The book is a must-read for anyone interested in sci-fi and interface design.
Shedroff is coming out to guest lecture about the book and the survey in one of my classes in a few weeks.
posted by robhuddles at 9:58 AM on April 23, 2013


Oh wow. I just read through the whole blog and bought their book, as well. This is fascinating.

(Especially because I'm constantly trying to depict fragments of a sensible augmented reality user interface in my current comics project.)
posted by egypturnash at 11:24 AM on April 23, 2013


Oh neat, I've completely missed the Alien / Blade Runner crossover scene all these years until just now. Now the hints seen within Prometheus make more sense (even though I was kind of "meh" about the movie itself). This made my day.
posted by samsara at 12:30 PM on April 23, 2013


I'm sure that licensing is a critical reason why we don't see real sites like FB.

If you want an analogy, look at the awkwardness of the time that CNN especially was into featuring its real news anchors on film playing CNN anchors with the CNN brand behind them, versus the number of times that you just have a generic anchor at a generic newscast. I don't think it's that big a difference, conceptually.
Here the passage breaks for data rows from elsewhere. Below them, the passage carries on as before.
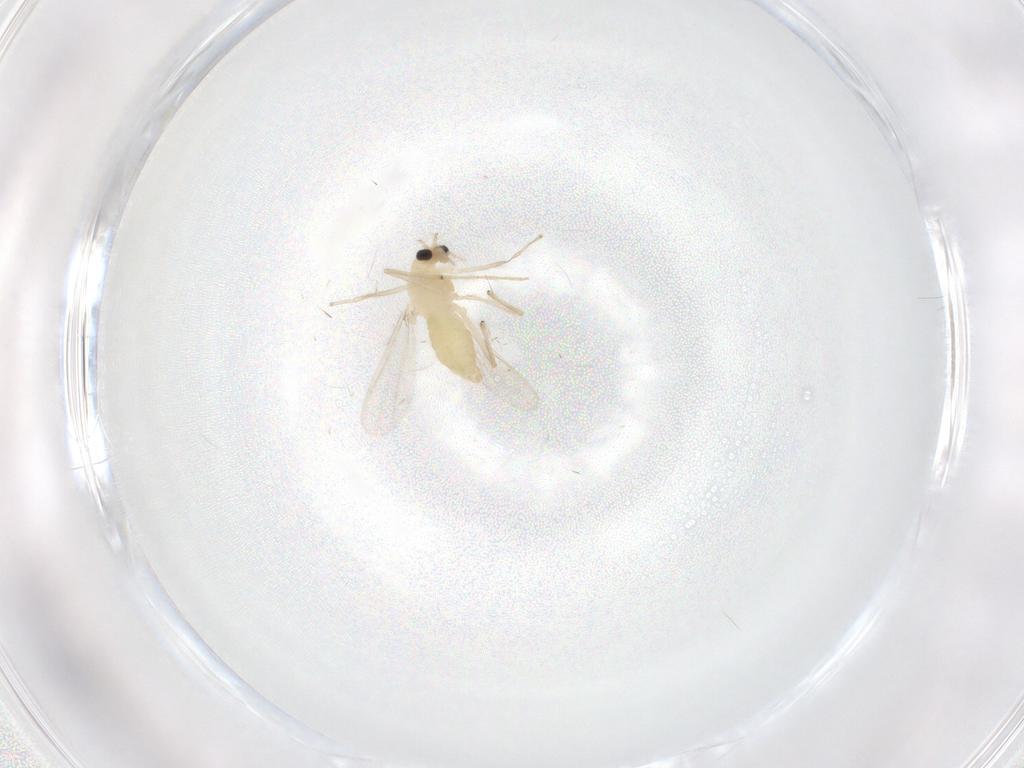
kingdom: Animalia
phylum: Arthropoda
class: Insecta
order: Diptera
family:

There's another critical reason, though -- using "FaceUnion" you can organize it the way you want to show the name and information you want.
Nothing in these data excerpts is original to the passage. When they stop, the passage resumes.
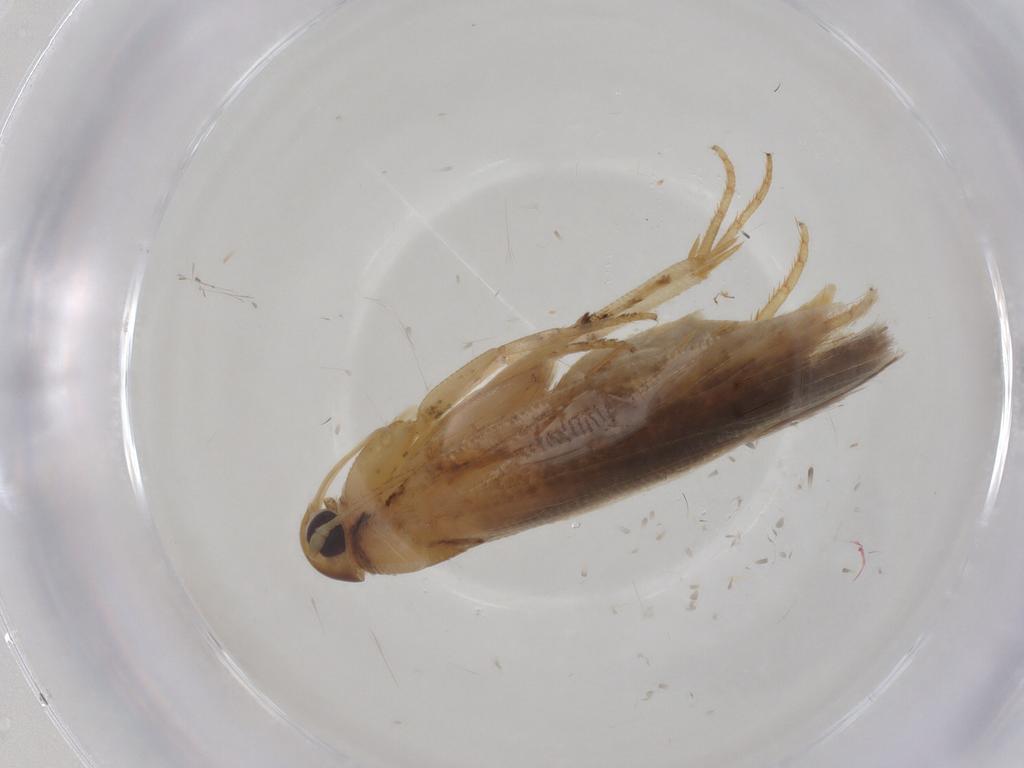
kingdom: Animalia
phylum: Arthropoda
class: Insecta
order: Lepidoptera
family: Gelechiidae
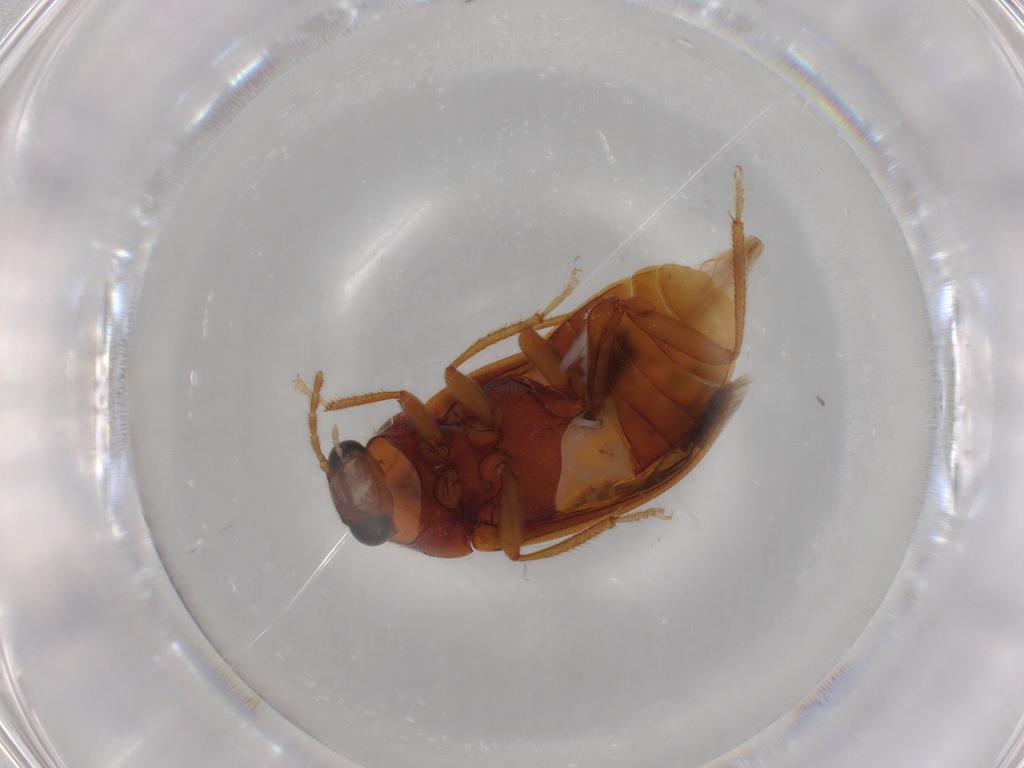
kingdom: Animalia
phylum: Arthropoda
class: Insecta
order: Coleoptera
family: Ptilodactylidae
Interestingly, I believe both Skyfall and Zero Dark Thirty used almost YouTube screens to display the public release of video material. The interfaces shown (my memory may be faulty) was pretty similar to the stripped-down heavy-on-whitespace version of the real interface.
posted by dhartung at 5:33 PM on April 23, 2013


Perhaps it's not about money but control

Put down your pencils, people, we have a winner.
posted by ChurchHatesTucker at 6:26 PM on April 23, 2013


Apparently I win premium subscriptions to YourPipe and Hashtag.
posted by fullerine at 6:32 PM on April 23, 2013


LOLDRUMS [lol-druhmz]. n

A state of apathy, boredom or flattened affect such that viewing that which would regularly cause joy - say, a video of an amusingly misbehaving kitten - no longer has the desired effect.
posted by Jon Mitchell at 10:28 PM on April 23, 2013 [1 favorite]


Not exactly accurate to refer to those guys as "bloggers." I don't believe either of them actively blog, for one thing. And they're exceptionally well known for many of the other things that they do do. Yes, I said doo doo.
posted by stevil at 6:58 PM on April 24, 2013


stevil, fair enough. I didn't mean they're primarily bloggers, but that they're the people who are updating the aforementioned blog.